Brandenburg schlägt 3,7 Millionen Kubikmeter Holz

Potsdam (agrar-PR) - In Brandenburgs Wäldern wurden 3,7 Millionen Kubikmeter Holz (ohne Rinde) eingeschlagen. Das waren 137.700 Kubikmeter bzw. 4 Prozent mehr als 2020, teilt das Amt für Statistik Berlin-Brandenburg mit.
90 Prozent des 2021 eingeschlagenen Holzes stammen aus Nadelholzbeständen. Das liegt unter anderem daran, dass Nadelbäume in Brandenburg überwiegen. Außerdem benötigt Laubholz deutlich länger zur Holzreife. Es wurden 3,0 Millionen Kubikmeter Kiefer und Lärche sowie 323.900 Kubikmeter Fichte, Tanne und Douglasie eingeschlagen. Der Nadelholzeinschlag lag um 148.000 Kubikmeter bzw. 5 Prozent über dem des Jahres 2020.

Weniger bedeutend ist mit einem Anteil von 10 Prozent bzw. 371.800 Kubikmetern der Einschlag bei den Laubgehölzen. Der Anteil der Eiche/Roteiche betrug hier 41 Prozent. Bei den übrigen Laubgehölzen dominierte die Buche.

50 Prozent Industrieholz

Rund 1,9 Millionen Kubikmeter – das entspricht etwa der Hälfte des gesamten Holzeinschlages – wurden als Industrieholz, 1,5 Millionen Kubikmeter bzw. 42 Prozent als Stammholz und 249.600 Kubikmeter bzw. 7 Prozent als Energieholz genutzt.

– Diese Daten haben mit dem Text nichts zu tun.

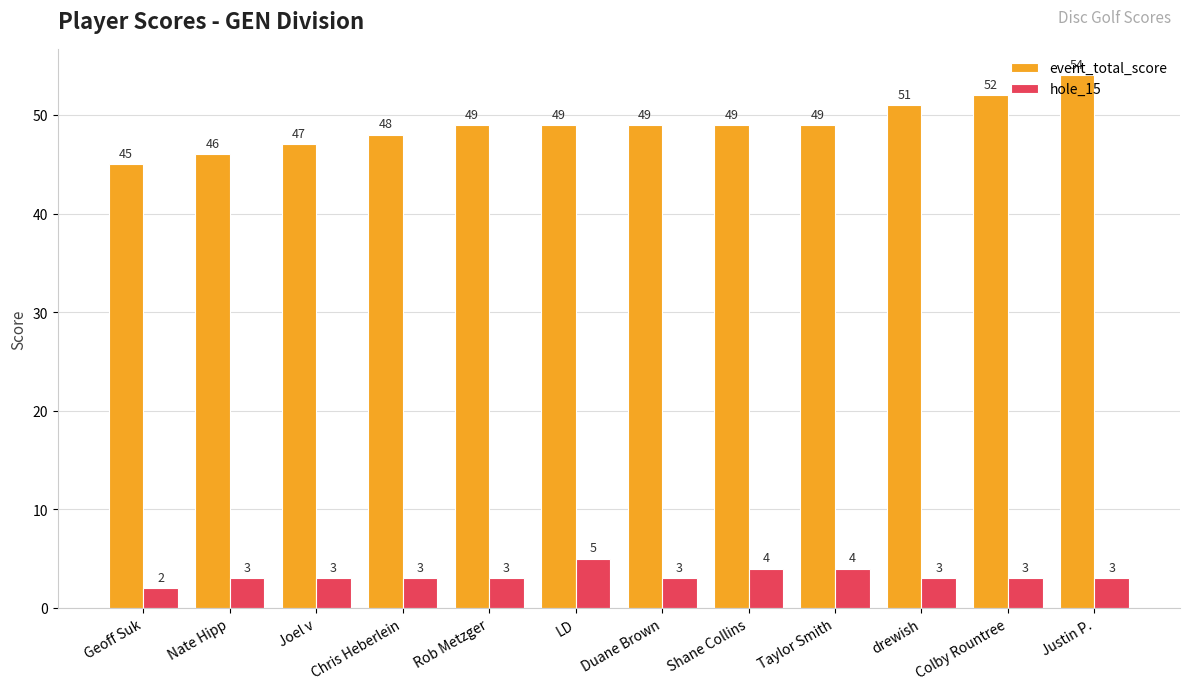

At which label does event_total_score reach its peak?

Justin P.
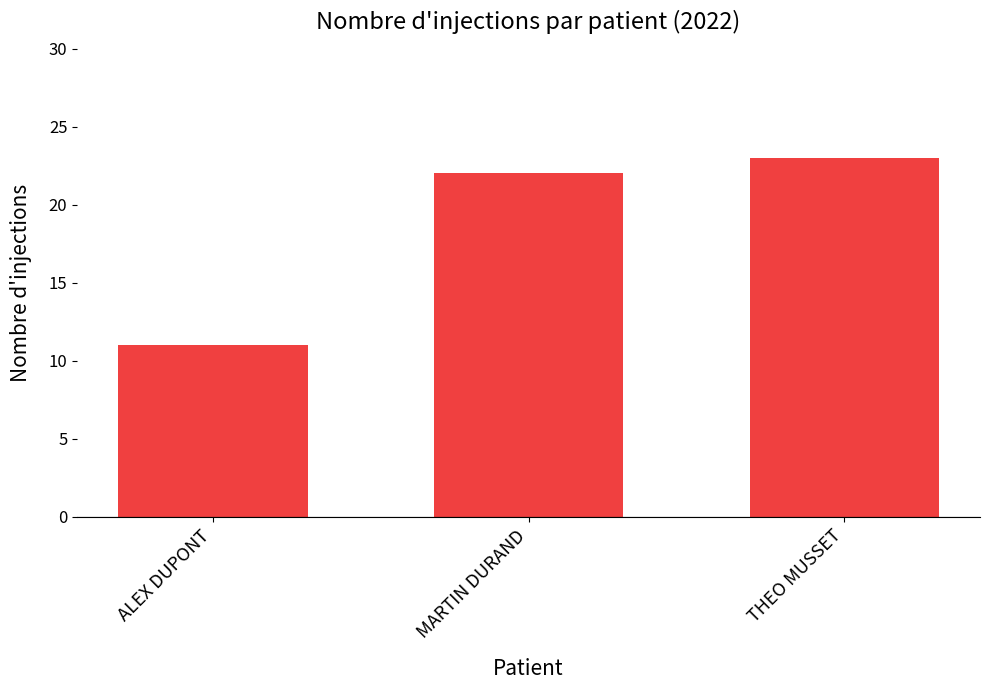

True or false: the data shows 30 at MARTIN DURAND.

False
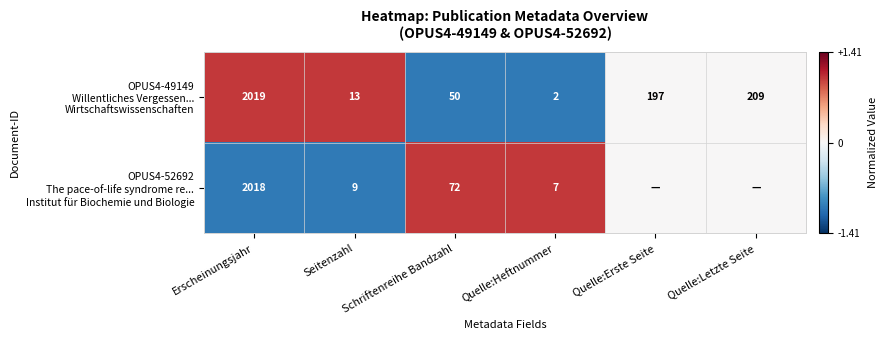

What is the spread (max minus min) of values at Seitenzahl?

4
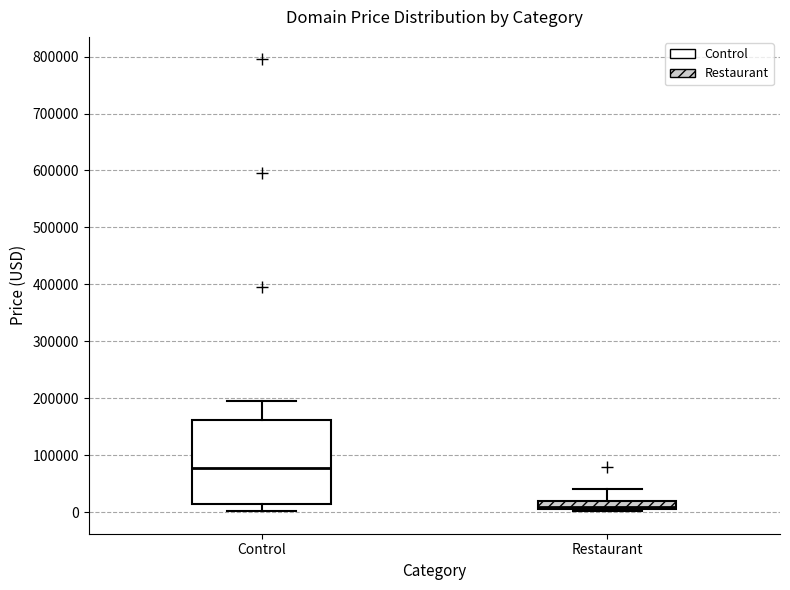

Which box is the tallest, from its lower edge to its upper edge?

Control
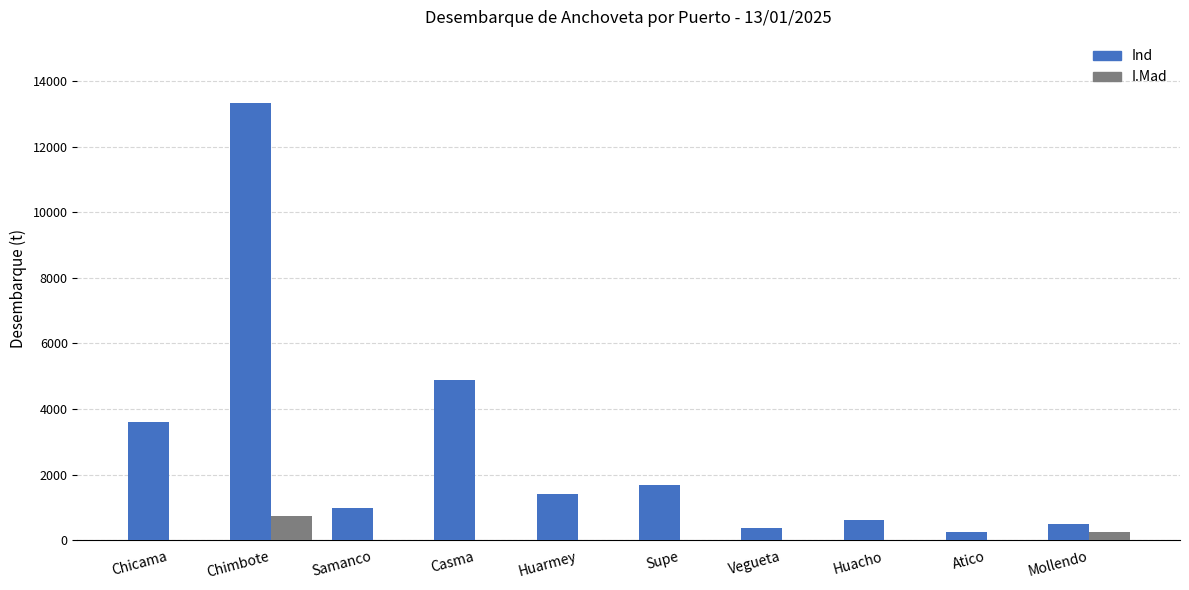

What is the average value of the I.Mad series?

97.4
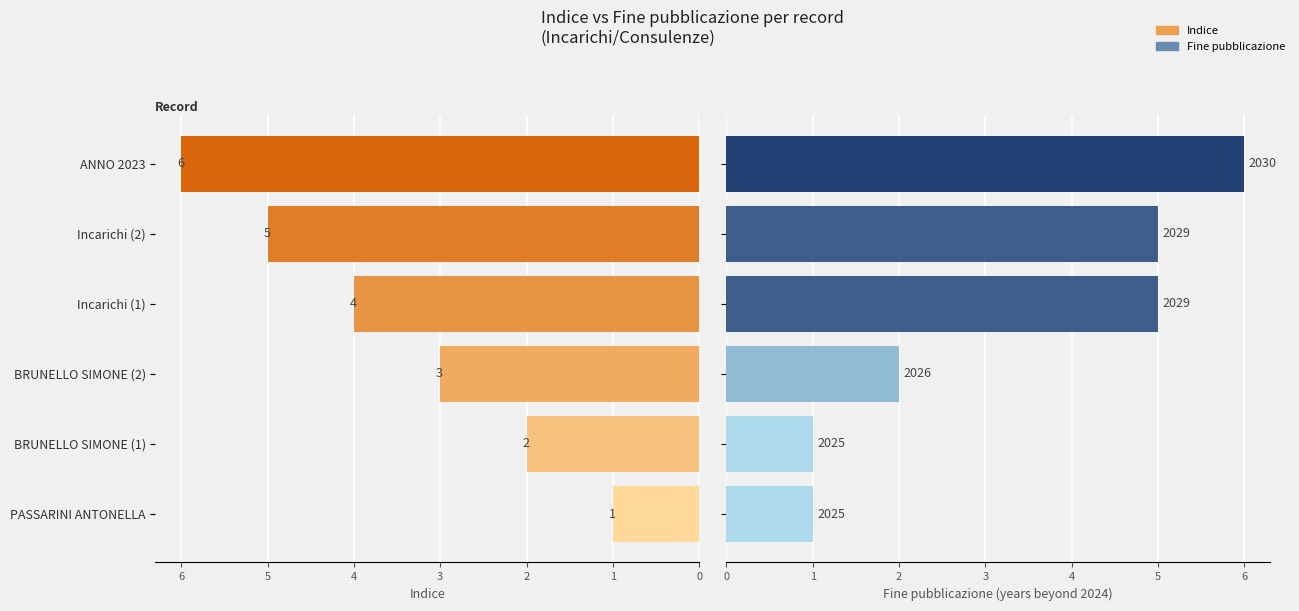

What is the value of the Indice bar at the 6th from the left?

6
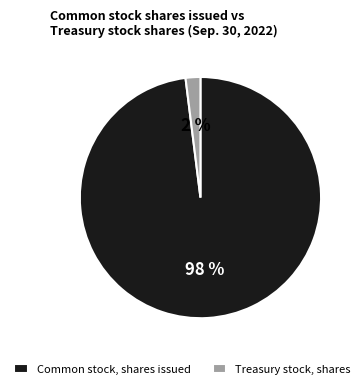

Does Treasury stock, shares represent more than half of the total?

No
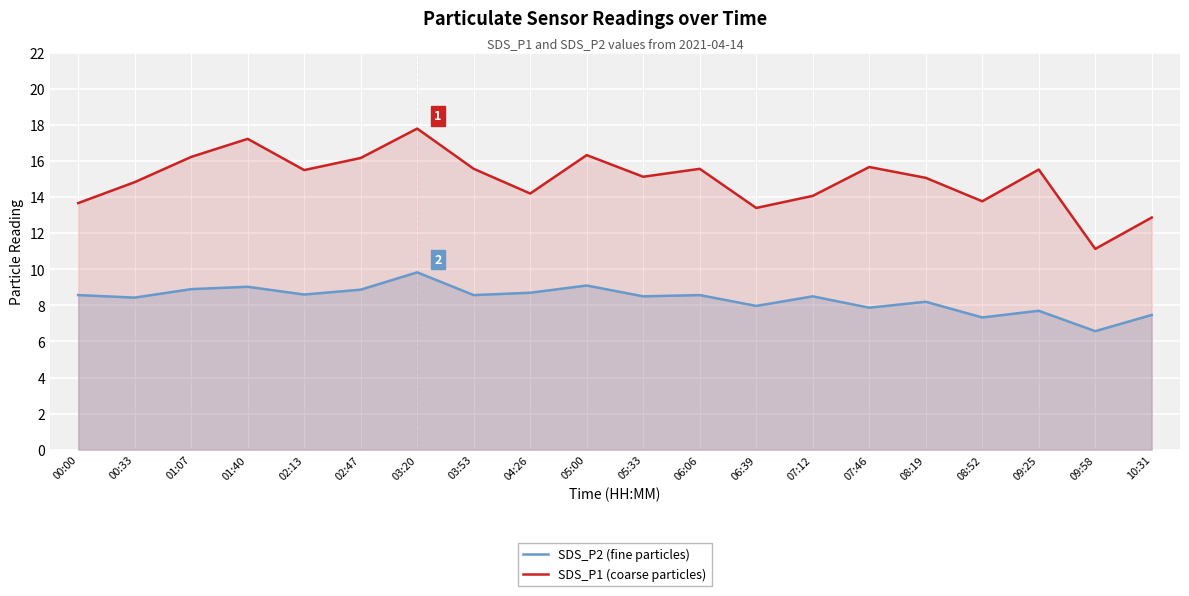

True or false: SDS_P1 (coarse particles) and SDS_P2 (fine particles) intersect in this chart.

False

Mehr als die Hälfte in Privatwald eingeschlagen

2,2 Millionen Kubikmeter bzw. 60 Prozent des 2021 eingeschlagenen Holzes stammen aus privaten Wäldern. Der Anteil aus kommunalen Wäldern betrug mit 314.600 Kubikmetern 8 Prozent. Weitere 1,1 Millionen Kubikmeter bzw. 28 Prozent wurden in Landeswäldern und 107.800 Kubikmeter bzw. 3 Prozent in Bundeswäldern eingeschlagen.

26 Prozent durch Schäden verursacht

Der Schadholzeinschlag betrug im vergangenen Jahr 972.100 Kubikmeter. Ursachen hierfür sind Schädigungen durch Insekten (56 Prozent) und zunehmende Trockenheit (28 Prozent). 86 Prozent des Schadholzes war Nadel- und 14 Prozent Laubholz.